> **AVAILABLE DATA**:
★ ★ ★
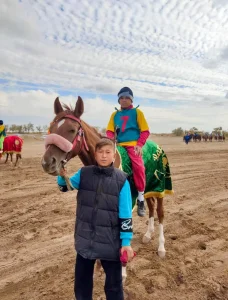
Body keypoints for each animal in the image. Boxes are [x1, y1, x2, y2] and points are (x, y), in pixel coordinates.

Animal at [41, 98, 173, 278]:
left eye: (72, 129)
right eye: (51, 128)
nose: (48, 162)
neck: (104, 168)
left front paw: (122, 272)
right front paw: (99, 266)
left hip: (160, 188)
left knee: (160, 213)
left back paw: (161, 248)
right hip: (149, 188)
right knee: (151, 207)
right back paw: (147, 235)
★ ★ ★
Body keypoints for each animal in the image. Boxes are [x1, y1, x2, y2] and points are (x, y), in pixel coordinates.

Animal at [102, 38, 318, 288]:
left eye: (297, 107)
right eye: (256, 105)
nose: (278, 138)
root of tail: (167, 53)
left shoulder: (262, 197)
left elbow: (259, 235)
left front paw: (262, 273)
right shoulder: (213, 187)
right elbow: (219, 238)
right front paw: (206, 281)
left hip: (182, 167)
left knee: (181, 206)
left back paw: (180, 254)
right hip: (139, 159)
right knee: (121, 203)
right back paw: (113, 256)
★ ★ ★
> **TASK ITEM**: Your answer should be the lines above, from the line containing "left hip: (160, 188)" up to and including the line containing "right back paw: (147, 235)", reproduced exactly and with nothing else.

> **OUTPUT**:
left hip: (160, 188)
left knee: (160, 213)
left back paw: (161, 248)
right hip: (149, 188)
right knee: (151, 207)
right back paw: (147, 235)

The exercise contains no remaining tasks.